Torres v Lenscrafters, Inc.
2026 NY Slip Op 02383
April 21, 2026
Appellate Division, First Department
Published by New York State Law Reporting Bureau pursuant to Judiciary Law § 431.
This decision is uncorrected and subject to revision before publication in the Official Reports.
Miguel Torres, Respondent,
v
Lenscrafters, Inc., Defendant, 390 West Broadway, Inc., Defendant-Respondent, Board of Managers of 388 West Broadway Condominium, et al., Defendants-Appellants.
Decided and Entered: April 21, 2026
Index No. 152840/17|Appeal No. 6415|Case No. 2024-05889|
Before: Renwick, P.J., Friedman, Gesmer, Pitt-Burke, Hagler, JJ.
Gallo Vitucci Klar LLP, New York (Nate Drexler of counsel), for appellants.
Pollack, Pollack, Isaac & DeCicco, LLP, New York (Joshua Block of counsel), for Miguel Torres, respondent.
Keane & Partners LLC, New York (Thomas F. Keane of counsel), for 390 West Broadway, Inc., respondent.
Order, Supreme Court, New York County (Gerald Lebovits, J.), entered August 11, 2022, which, to the extent appealed from as limited by the briefs, denied defendant Board of Managers of 388 West Broadway Condominium (388 West)'s motion for summary judgment dismissing the complaint against it, unanimously affirmed, without costs.
The motion court properly found that 388 West failed to establish its prima facie burden of showing that it bore no liability for plaintiff's fall over a tripping hazard between the sidewalk abutting 388 West's property and the sidewalk abutting a neighboring property (see Administrative Code of City of NY § 7-210; Sangaray v West Riv. Assoc., LLC, 26 NY3d 793, 799-800 [2016]; Delgado v 5008 Broadway Assoc., LLC, 149 AD3d 583, 583-584 [1st Dept 2017]).
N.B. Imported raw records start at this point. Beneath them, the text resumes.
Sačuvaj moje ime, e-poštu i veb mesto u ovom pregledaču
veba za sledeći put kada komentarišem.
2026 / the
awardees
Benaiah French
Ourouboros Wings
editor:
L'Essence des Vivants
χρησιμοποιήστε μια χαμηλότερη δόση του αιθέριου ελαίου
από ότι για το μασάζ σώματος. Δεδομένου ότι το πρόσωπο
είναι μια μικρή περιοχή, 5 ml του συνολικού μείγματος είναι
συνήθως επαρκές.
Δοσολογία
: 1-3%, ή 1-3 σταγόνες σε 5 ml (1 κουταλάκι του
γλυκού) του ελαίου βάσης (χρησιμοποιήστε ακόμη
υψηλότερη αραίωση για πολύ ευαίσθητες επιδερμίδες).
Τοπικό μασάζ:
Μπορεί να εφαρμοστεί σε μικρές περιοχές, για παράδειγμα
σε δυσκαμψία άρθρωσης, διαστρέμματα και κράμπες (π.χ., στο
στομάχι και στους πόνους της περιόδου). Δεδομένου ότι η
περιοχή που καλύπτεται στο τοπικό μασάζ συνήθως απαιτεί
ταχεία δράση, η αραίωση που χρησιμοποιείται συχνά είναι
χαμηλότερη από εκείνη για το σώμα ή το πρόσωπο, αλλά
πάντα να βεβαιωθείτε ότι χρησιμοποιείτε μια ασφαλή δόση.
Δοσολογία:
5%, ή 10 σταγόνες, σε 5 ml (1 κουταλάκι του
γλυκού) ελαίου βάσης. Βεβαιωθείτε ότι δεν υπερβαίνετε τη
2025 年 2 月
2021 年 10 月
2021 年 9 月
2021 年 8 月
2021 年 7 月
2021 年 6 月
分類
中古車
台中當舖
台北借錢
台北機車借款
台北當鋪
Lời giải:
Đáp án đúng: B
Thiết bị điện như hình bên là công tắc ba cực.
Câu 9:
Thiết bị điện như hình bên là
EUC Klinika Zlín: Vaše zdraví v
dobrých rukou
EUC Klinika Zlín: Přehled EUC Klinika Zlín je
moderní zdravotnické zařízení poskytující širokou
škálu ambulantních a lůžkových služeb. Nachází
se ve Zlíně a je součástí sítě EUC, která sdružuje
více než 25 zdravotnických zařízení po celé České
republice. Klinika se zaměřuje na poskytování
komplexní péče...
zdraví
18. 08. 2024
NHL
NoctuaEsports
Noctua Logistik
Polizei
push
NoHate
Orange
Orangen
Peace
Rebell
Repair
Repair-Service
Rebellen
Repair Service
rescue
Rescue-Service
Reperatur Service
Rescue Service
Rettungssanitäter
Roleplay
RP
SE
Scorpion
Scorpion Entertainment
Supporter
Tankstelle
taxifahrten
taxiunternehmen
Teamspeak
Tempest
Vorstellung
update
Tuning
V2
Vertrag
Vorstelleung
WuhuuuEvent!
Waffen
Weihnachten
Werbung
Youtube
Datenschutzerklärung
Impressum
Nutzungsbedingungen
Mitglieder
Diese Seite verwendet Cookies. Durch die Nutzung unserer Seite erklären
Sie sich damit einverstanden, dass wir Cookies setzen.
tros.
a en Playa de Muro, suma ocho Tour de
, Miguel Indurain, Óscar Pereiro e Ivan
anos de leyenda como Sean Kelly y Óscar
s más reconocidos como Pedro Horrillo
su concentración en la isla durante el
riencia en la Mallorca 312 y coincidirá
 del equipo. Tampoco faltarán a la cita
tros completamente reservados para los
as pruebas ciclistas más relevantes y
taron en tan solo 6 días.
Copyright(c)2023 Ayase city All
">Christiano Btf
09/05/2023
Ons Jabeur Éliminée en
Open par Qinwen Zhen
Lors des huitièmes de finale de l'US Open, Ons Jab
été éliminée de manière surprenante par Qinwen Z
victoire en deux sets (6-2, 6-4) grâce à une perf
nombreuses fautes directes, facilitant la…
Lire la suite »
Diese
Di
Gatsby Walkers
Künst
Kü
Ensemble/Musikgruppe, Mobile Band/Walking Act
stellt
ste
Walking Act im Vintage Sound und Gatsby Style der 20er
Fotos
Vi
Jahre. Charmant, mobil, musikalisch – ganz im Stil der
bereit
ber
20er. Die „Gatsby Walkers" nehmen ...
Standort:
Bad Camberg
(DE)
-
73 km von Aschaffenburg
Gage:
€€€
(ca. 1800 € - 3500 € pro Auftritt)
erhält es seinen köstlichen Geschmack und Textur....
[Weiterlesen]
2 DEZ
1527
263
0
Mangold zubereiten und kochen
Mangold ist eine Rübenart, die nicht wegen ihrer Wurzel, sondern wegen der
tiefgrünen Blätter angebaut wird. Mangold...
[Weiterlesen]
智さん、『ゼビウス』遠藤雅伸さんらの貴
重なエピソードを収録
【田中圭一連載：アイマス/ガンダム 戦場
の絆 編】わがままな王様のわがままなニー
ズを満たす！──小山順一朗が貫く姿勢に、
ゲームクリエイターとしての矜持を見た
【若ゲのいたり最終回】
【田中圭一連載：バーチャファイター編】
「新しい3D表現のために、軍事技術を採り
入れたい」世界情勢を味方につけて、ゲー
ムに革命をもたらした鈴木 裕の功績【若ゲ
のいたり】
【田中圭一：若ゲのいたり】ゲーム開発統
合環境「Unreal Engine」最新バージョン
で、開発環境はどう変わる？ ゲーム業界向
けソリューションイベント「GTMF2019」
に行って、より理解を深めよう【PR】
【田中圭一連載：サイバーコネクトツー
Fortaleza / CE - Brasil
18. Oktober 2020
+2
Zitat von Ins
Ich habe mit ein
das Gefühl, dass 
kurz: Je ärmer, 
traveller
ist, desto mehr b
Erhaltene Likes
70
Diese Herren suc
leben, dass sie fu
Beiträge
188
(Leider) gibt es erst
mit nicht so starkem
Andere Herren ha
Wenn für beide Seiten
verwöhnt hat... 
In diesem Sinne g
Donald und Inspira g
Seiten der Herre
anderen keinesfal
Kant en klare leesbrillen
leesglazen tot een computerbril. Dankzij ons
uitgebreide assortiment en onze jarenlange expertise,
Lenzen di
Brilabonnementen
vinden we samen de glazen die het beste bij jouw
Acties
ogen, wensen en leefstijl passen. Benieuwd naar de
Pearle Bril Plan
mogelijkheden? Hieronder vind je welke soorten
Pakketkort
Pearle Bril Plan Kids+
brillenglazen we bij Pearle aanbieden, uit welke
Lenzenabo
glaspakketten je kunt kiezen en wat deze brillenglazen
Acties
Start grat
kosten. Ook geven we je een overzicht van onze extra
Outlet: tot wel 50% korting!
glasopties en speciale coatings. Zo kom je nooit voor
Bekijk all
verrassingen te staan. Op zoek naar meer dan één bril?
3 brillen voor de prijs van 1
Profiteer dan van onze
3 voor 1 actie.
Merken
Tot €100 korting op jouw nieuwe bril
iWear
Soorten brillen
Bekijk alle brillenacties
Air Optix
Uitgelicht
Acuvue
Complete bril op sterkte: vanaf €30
The record establishes that 388 West or the prior owner of its property replaced the sidewalk in front of its building in 2002. In order to address a height difference of potentially three inches between 388 West's sidewalk and its neighbor's sidewalk, a slope or ramp was created which encroached onto the neighbor's sidewalk. While 388 West submitted evidence establishing that plaintiff fell on a portion of the ramp located on its neighbor's property, it failed to offer evidence that eliminated the possibility that it did not comply with its duties to maintain the sidewalk abutting its property in a reasonably safe condition and that 388 West was a proximate cause of plaintiff's injuries by leaving a tripping hazard between the sidewalk abutting 388 West's property and the sidewalk abutting the neighboring property (see Delgado, 149 AD3d at 583-584; Jennings v City of New York, 243 AD3d 411, 412 [1st Dept 2025]).
We have considered 388 West's remaining arguments and find them unavailing.
THIS CONSTITUTES THE DECISION AND ORDER OF THE SUPREME COURT, APPELLATE DIVISION, FIRST DEPARTMENT.